Excerpted data section start
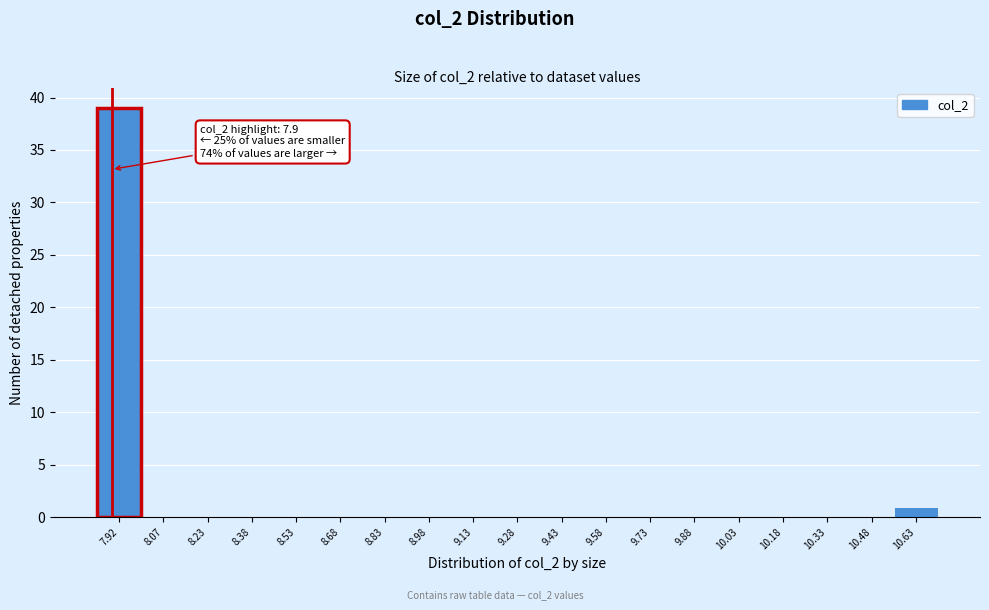

Over which range of the x-axis is the bar tallest?

7.85 to 8.00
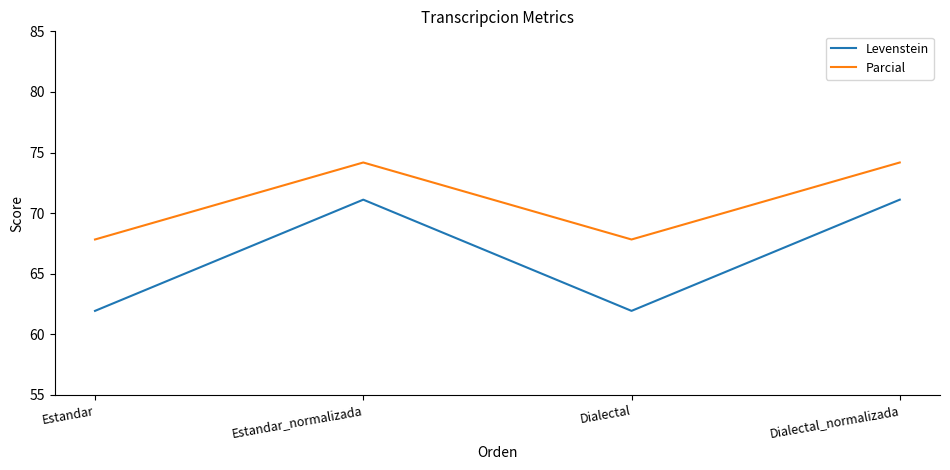

How many series are shown in this chart?

2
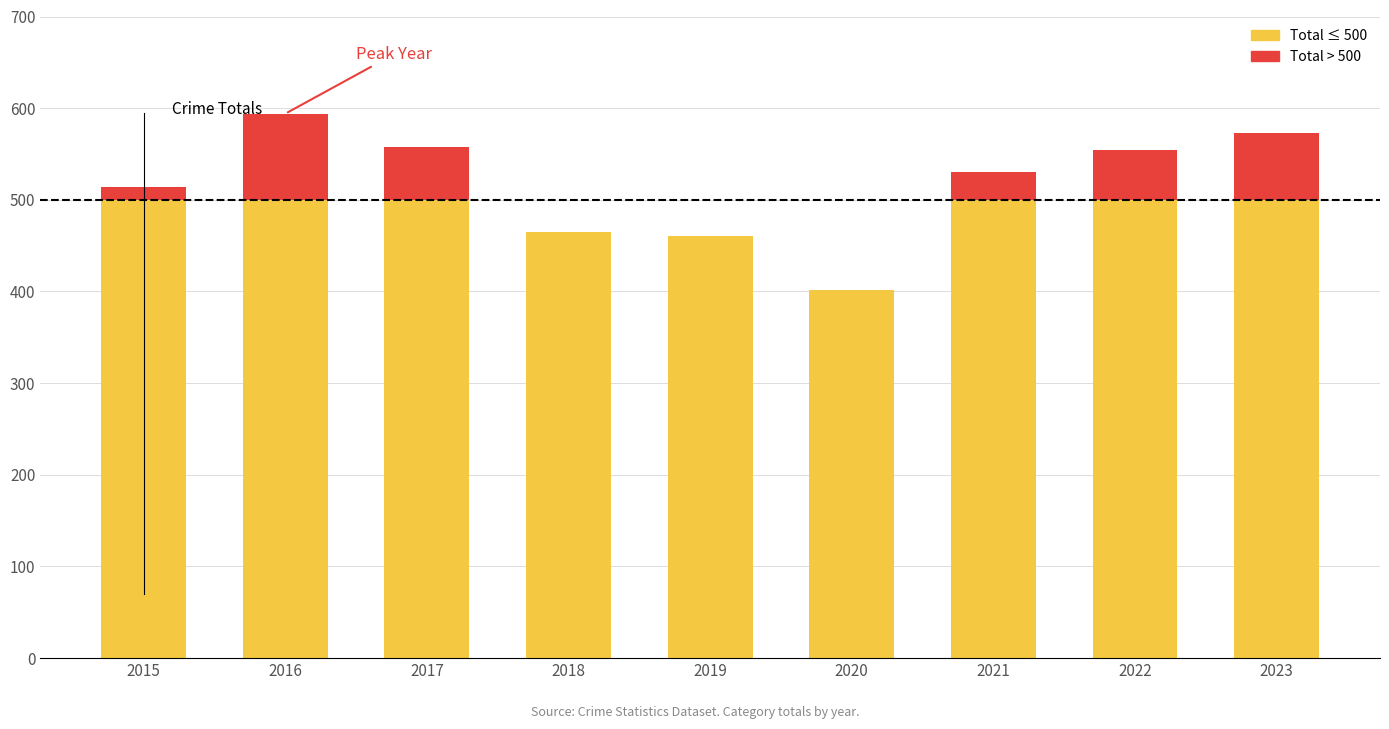

Are the bars horizontal?

No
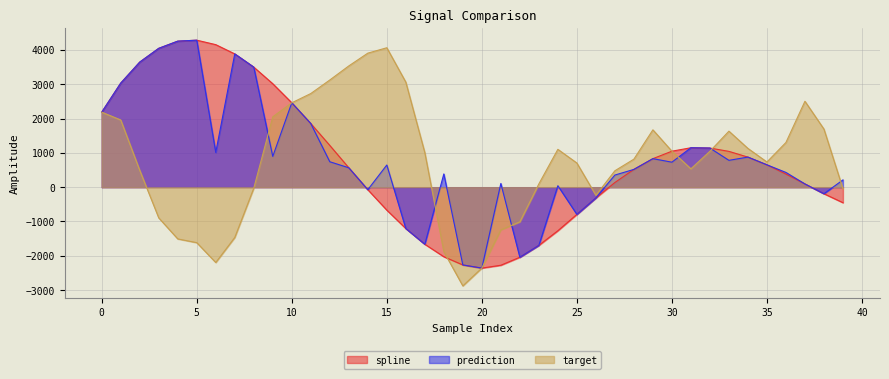

Which category has the lowest value in the prediction series?

20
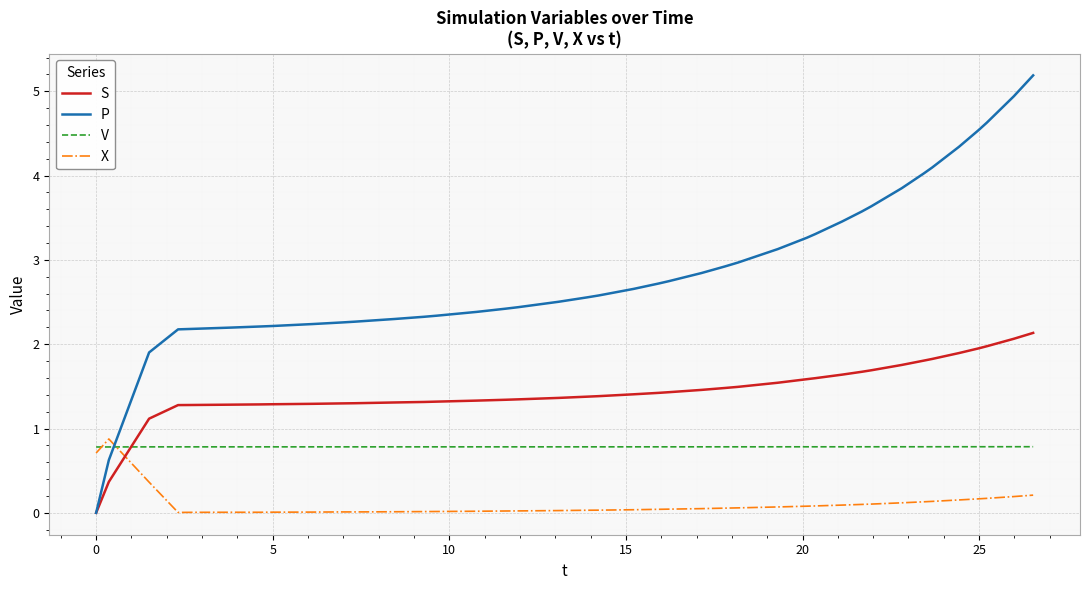

How many times do P and V cross each other?

1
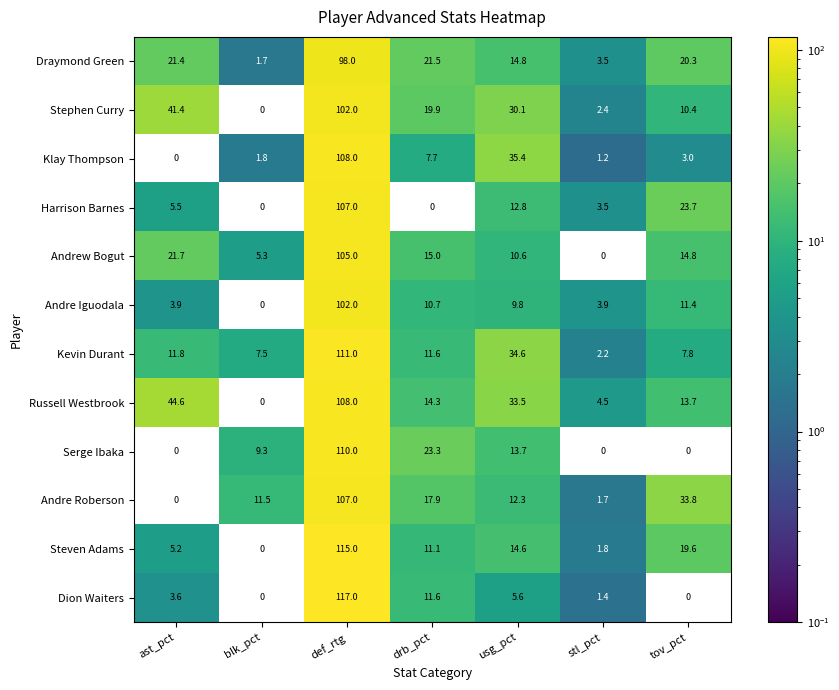

What is the sum of all Harrison Barnes values?

152.5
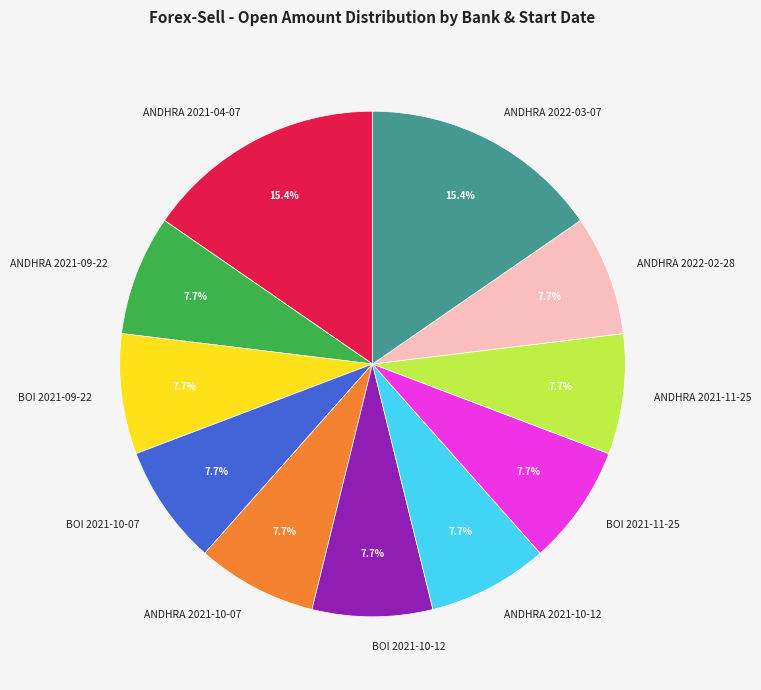

Is there a majority slice in this chart?

No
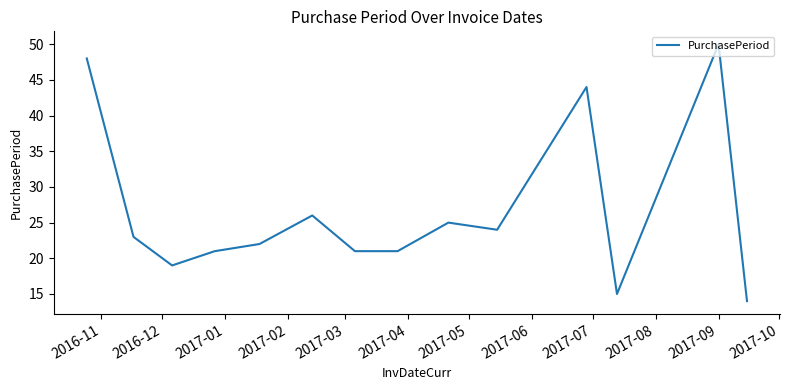

Reading left to right, what are all the values shown in this chart?

48	23	19	21	22	26	21	21	25	24	44	15	50	14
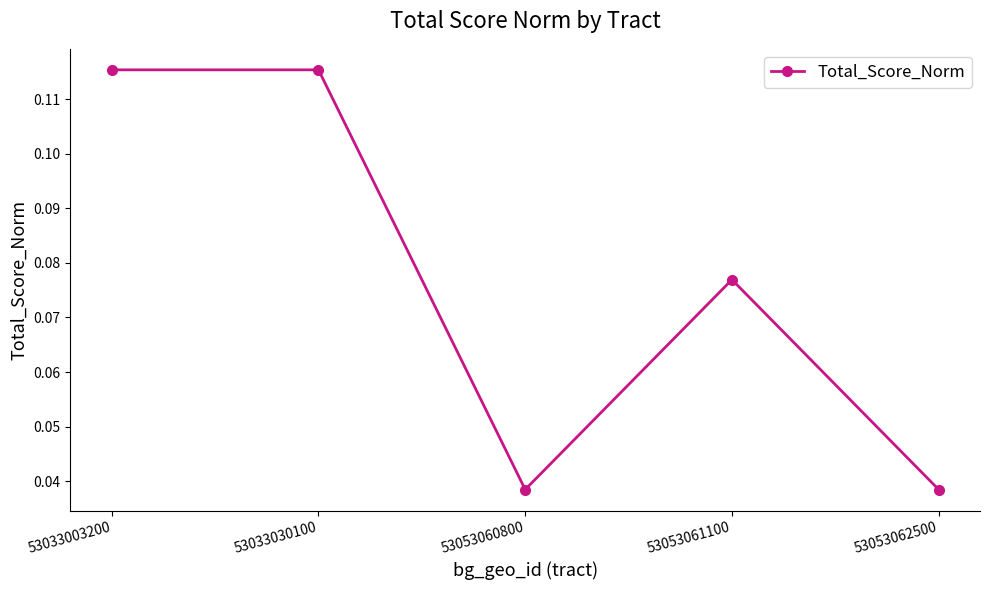

Count the values in the range 0 to 1.

5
Excerpted data section end
Your objective:
Reproduce the material word for word, starting at the line containing "Reading left to" and ending at the last line of the material. Leave the pictures out.

Your response:
Reading left to right, what are all the values shown in this chart?

48	23	19	21	22	26	21	21	25	24	44	15	50	14

Count the values in the range 0 to 1.

5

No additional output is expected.